Thoughts and Reflections after attending: MOOCS – Which Way Now? ALT MOOC SIG Conference – 27 June 2014

After attending the MOOCS – Which Way Now? ALT MOOC SIG Conference on 27 June 2014 my mind was extra full of thoughts and new ideas.  There is a record of the day through my own Storify summary and original programme as well as blog posts such as Claire Sewell’s.

The reoccurring themes of the day were:

  • What are the drivers for institutions providing moocs?
    • Marketing
    • Reaching new learners
    • To interest and guide towards existing provision
    • To provide education to those who are not normally able to access paid for courses
  • How to develop existing MOOCS further / Impacts of MOOCS:
    • Expand upon a storytelling experience (Aidan Johnston)
    • To develop a network of practice, ideas and knowledge collaboratively (ICT in Schools): (Diana Laurillard).
      • This made me think could this be conceptualised as an educational being shared? 
    • How to enable personalised learning and grouping rather than a mass-conversation (Diana Laurillard)
      • Big data could be sharing of small-scale data
    • Need for moved from trying out online learning to thinking about pushing the barriers in pedagogy @amywoodgate (Amy Woodgate)
    • MOOCS could be Rhizomatic rather than linear (Frances Bell, Jenny Mackness / Dave Cormier)
    • Measuring MOOCS about life changes and not metrics (Curtis Bonk)
    • How to keep the momentum of a mooc going after it’s run (Pat Lockley)
  • Contexts of MOOCS
    • Universities emerged because people in cities wanted access to new technologies (eg books) says @fredgarnett. Are MOOCS disrupting this and offering an alternataive?  
    • Interest driven learning works says @fredgarnett they’ll follow their own interests and widen out. A guide ontheside not a sage.
  • Successes of MOOCS:
    • Good marketing for Universities and engaging the wider community
    • Actually enabling to reach educators across the globe –  @OpenUniversity course TESS India (Freda Wolfenden)
    •  (Matt Jenner)
    • How can you define MOOCS success – many ways(!)

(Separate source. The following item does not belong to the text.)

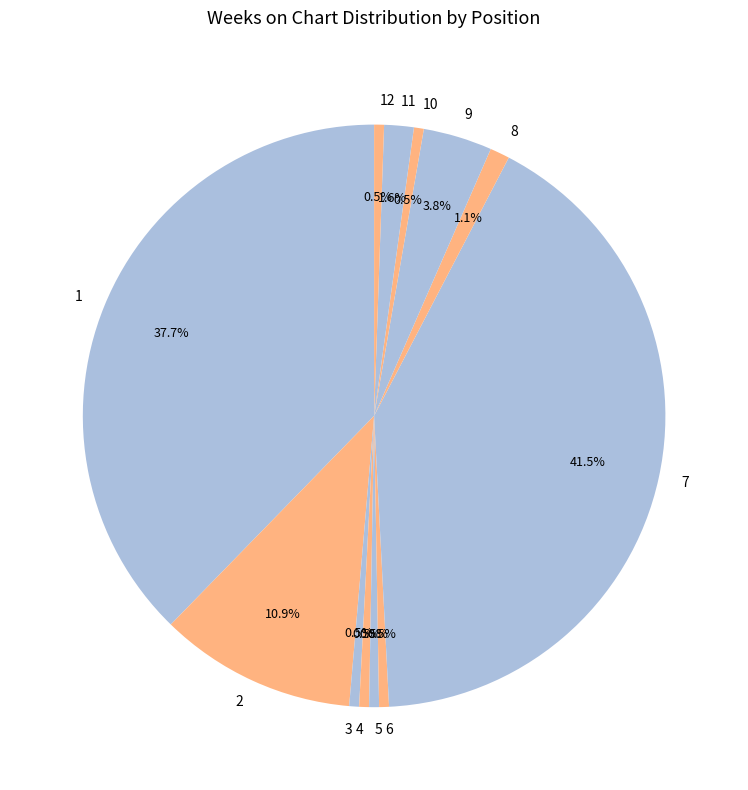

Which slice is the smallest?

3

      How to measure – cynical approach from Hellean Gillespea – can use all metrics to say they are successful – (Helena Gillespie) –  also read:  MOOC expectations and reality report.

  • Critical Views of MOOCS:
    • They are not solving the problem of distance education at scale  (Diana Laurillard)
    • Those accessing them already have ‘education’ / qualifications (Diana Laurillard)
    • Are MOOCS actually continuing  the 20th Centuary model of education? (Fred Granett)
    • I remember when MOOCs where all “we are going to teach the world”. Now it is “move into new markets” (Amy Woodgate)
    • Do we need a transporter so we can move content platforms? @amywoodgate issues with ‘not invented here syndrome?’ (James Little)
    • How to create MOOCS that are not all high-production values so that the average person can create them – moving past the spectacle of moocs and enabling MOOC-like courses to take place like existing distance learning cohorts (Elieen Kennedy)
    • less ‘swish’ video comes across as less corporate? Dilemma.. Would people think it’s amateurish if the ‘swishness’ was less? (James Little).
    • Drop out rate and moocs – trying to intervene: Sherif Halawa (Stanford).
      • My thoughts are that this might be trying to fix something which is actually inherently wrong with the way some moocs are implemented – not enough community and too self-directed?
    • Too much focus on moocs and money – it’s not about that (Matt Jenner) – see benefits above under successes of moocs.


So, after attending a conference and seeing all the themes and different and complementary views come out it’s time to make sense of them in a purposeful way – i.e. feed them into my current dissertation work on MOOCS.

Originally, last year I had wanted to focus on the pedagogy of MOOCS – but I think that analysis and comment around this (and critical voices around lack of applying existing distance learning pedagogy to MOOC activity) has already started to be covered in the literature.

What I see now is a need to understand how and why have been implemented at different institutions and for whom.

Further thoughts to come… (some of this is being worked on behind closed doors for the moment)…  but I hope to share more soon.